#### SOURCE EXTRACT:
-=-=-=-=-

Updated: Aug 17, 2023

Chinese Premier Li Keqiang once revealed (on Wiki Leaks) that China’s GDP was “man-made” and to track growth he preferred to observe change in bank lending, rail freight volume and electricity consumption (production). It does not take a PHD in Econometrics to have a sense that China’s reported GDP has been implausibly smooth over the past decade or more, particularly during the episode in 2015/2016 when there was a clear deterioration in growth that required material policy intervention in the form of an August devaluation in the renminbi (chart 1). It is also important to note that the Li Keqiang Index has highlighted the cyclical overshoot as well as the undershoot in GDP. The big picture point is that the inputs into the index are more difficult for local authorities’ to fudge. In contrast, real GDP does not reveal the entire truth about activity in China.





For markets, GDP is not particularly useful in China or anywhere else. It is an obvious point, but markets are forward looking and it is the rate of change in activity that matters with respect to its influence on profits, prices, policy expectations and risk perceptions. As we have often noted, the credit impulse in China (the rate of change in credit growth) has been a reliable indicator of the mini business cycle in China over the past decade or more. The rate of change in bank lending is a large sub-component of the credit impulse and of the Li Keqiang index noted above.


The credit impulse is important because it has an influence on the key component of China’s GDP, property and infrastructure. In turn, that is a key reason why it leads the rate of change in commodity prices (chart 2) and commodity linked markets. As we have also noted recently, the expansion and contraction in credit also tends to have a pro-cyclical influence on risk perceptions or the P/E valuation multiple in equities. The P/E tends to expand (that is investors will pay a higher multiple) when credit accelerates and a lower multiple when the rate of credit slows. Put another way, it highlights the reflexivity in credit which is inflationary when taken on and deflationary when paid back.





The good news in the current episode is that the mini cycle slowdown in credit appears well advanced. The credit impulse slowed to -7% in August and is already consistent with trough conditions. The bad news is that the price signals in China’s high yield real estate market suggest that the contagion and weakness in property is broader and deeper. On the positive side, the ongoing strength in commodity prices (industrial metals) suggests that final demand might be holding up outside China’s property market and in other parts of the world.


Curiously, the major commodity currencies appear materially undervalued based on spot commodity prices and the underlying terms of trade (export prices relative to import prices or national income). This is true whether one looks at the Canadian, New Zealand, Australian dollars or the Norwegian Krone. Taken to its logical conclusion, the Australian dollar ought to be trading above parity to the US Dollar based on the terms of trade (chart 3). Of course, interest rate differentials suggest that the truth lies somewhere in between. Moreover, it might also be the case that the commodity markets still have to reflect the recent slowdown in China. On the positive side, if growth perceptions start to improve again in China and the credit impulse recovers, commodity currencies probably have material upside relative to underlying fundamentals.

-=-=-=-=-

[Rendered chart images]
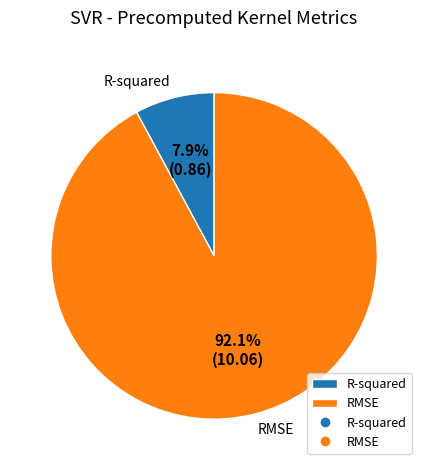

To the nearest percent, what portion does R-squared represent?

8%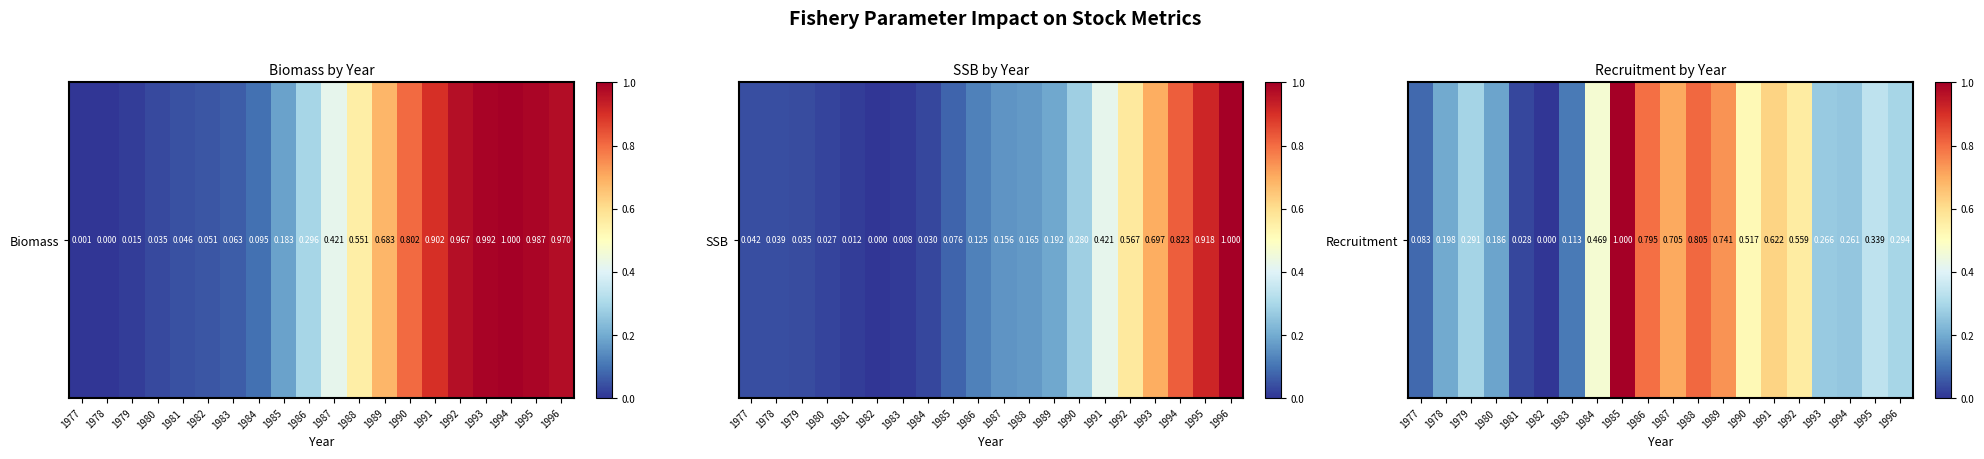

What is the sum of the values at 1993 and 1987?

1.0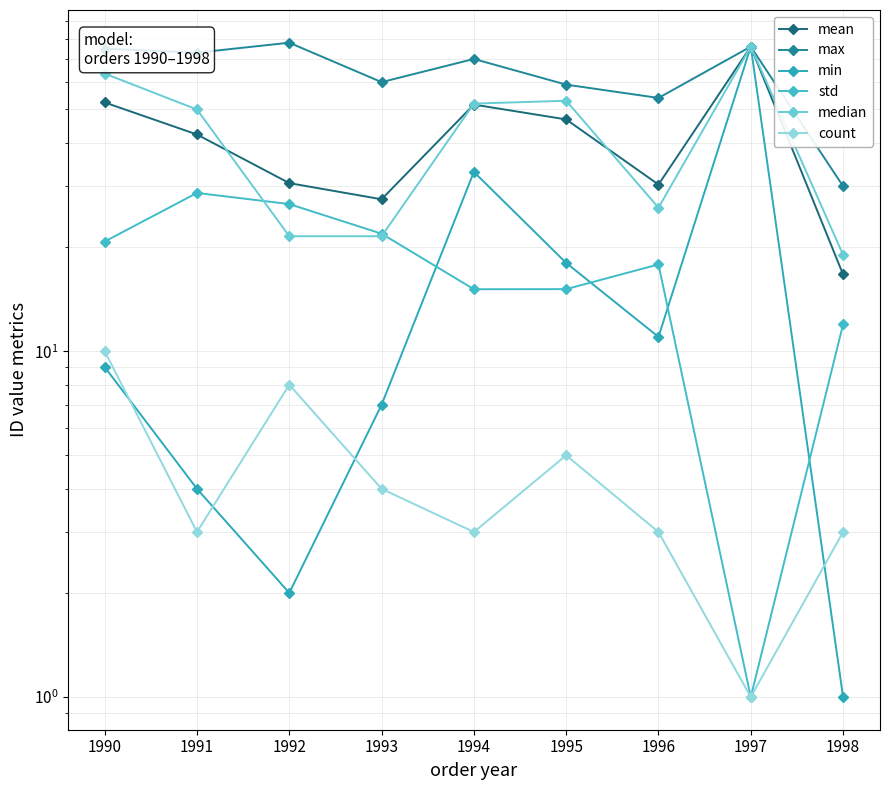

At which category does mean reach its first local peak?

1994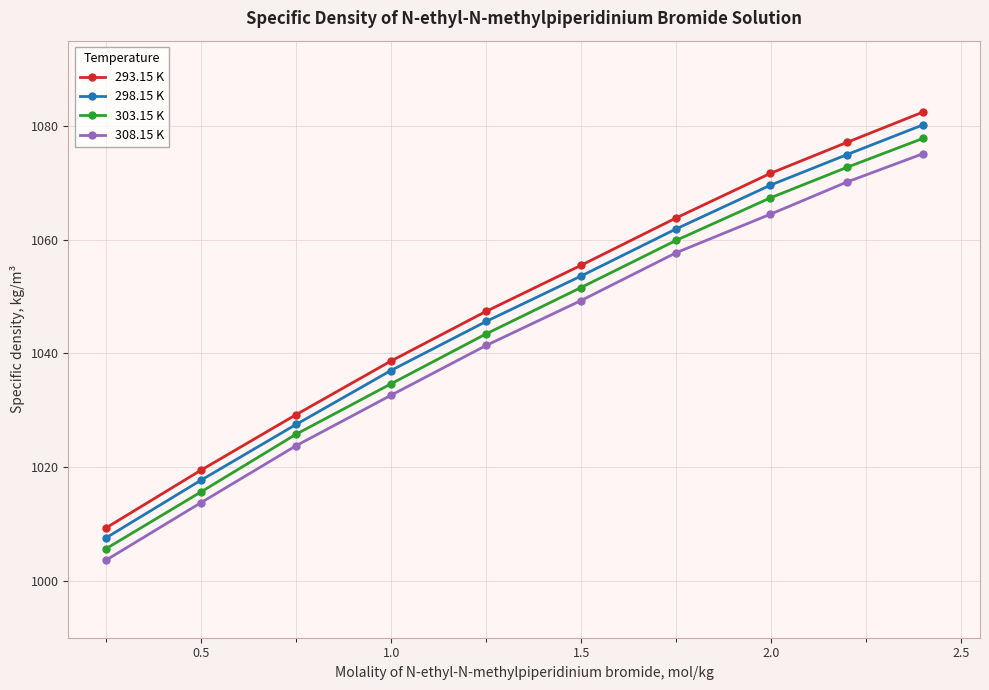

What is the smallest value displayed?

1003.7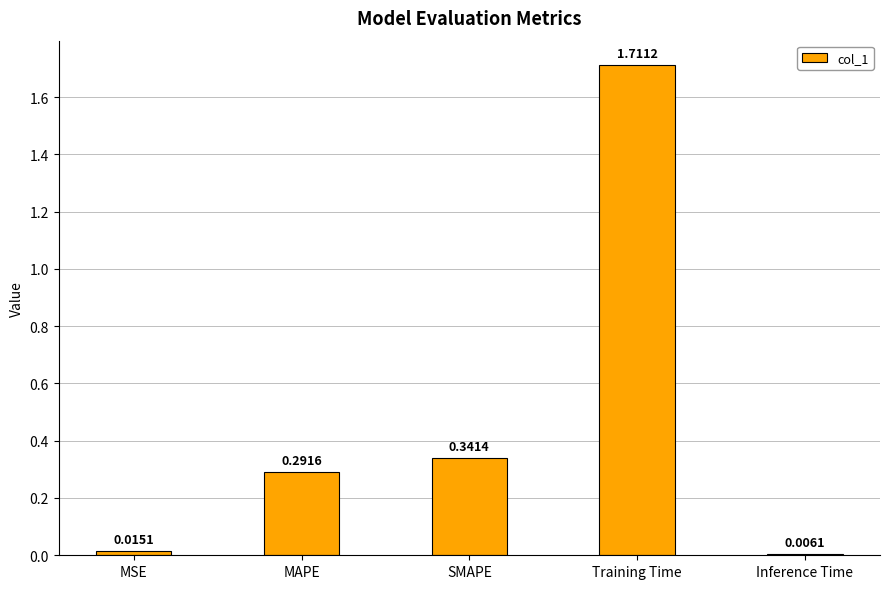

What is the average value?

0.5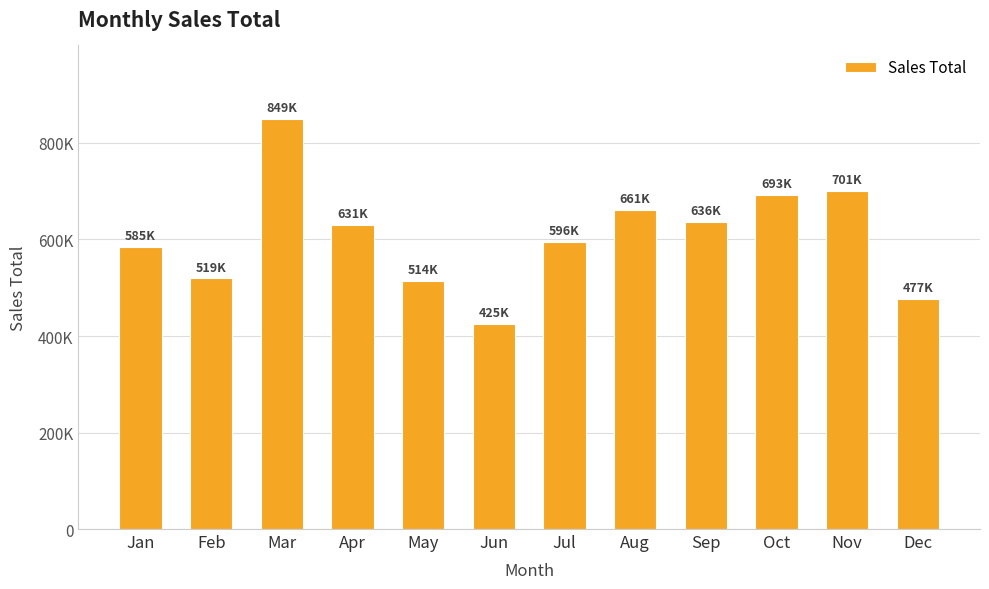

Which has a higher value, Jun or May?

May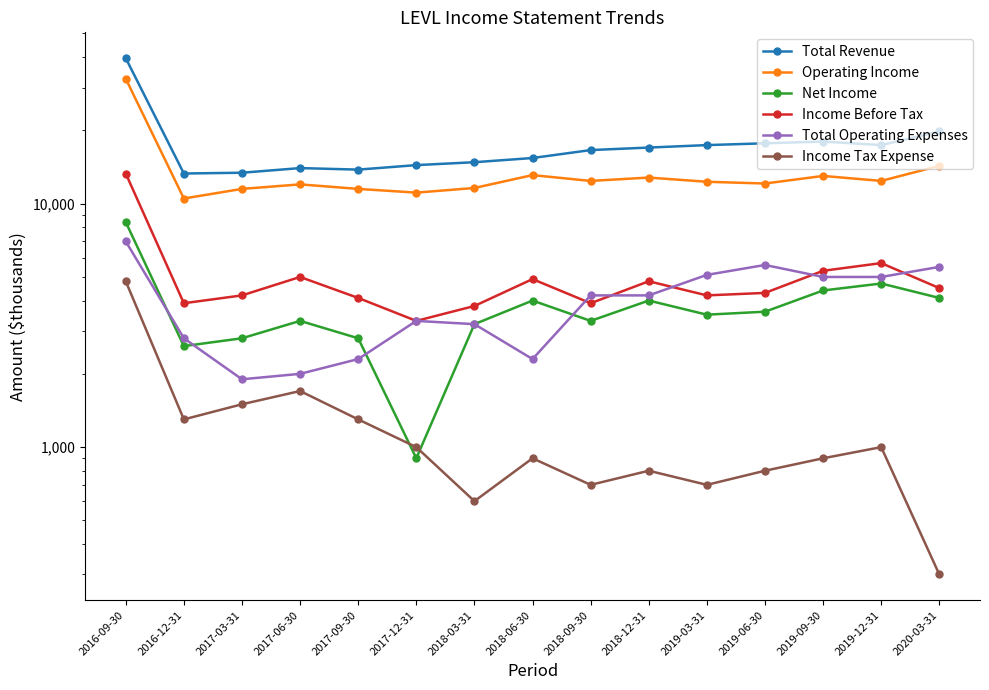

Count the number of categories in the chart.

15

-=-=-=-=-

#### LIST OF TASKS:
A. Based on the China commentary, explain why the credit impulse leads the rate of change in commodity prices.
B. According to the China commentary, what level did the credit impulse slow to in August?

#### OUTPUTS BY TASK:
A. The credit impulse influences property and infrastructure, which are the key component of China's GDP. That influence is a key reason it leads the rate of change in commodity prices and commodity-linked markets.

B. -7%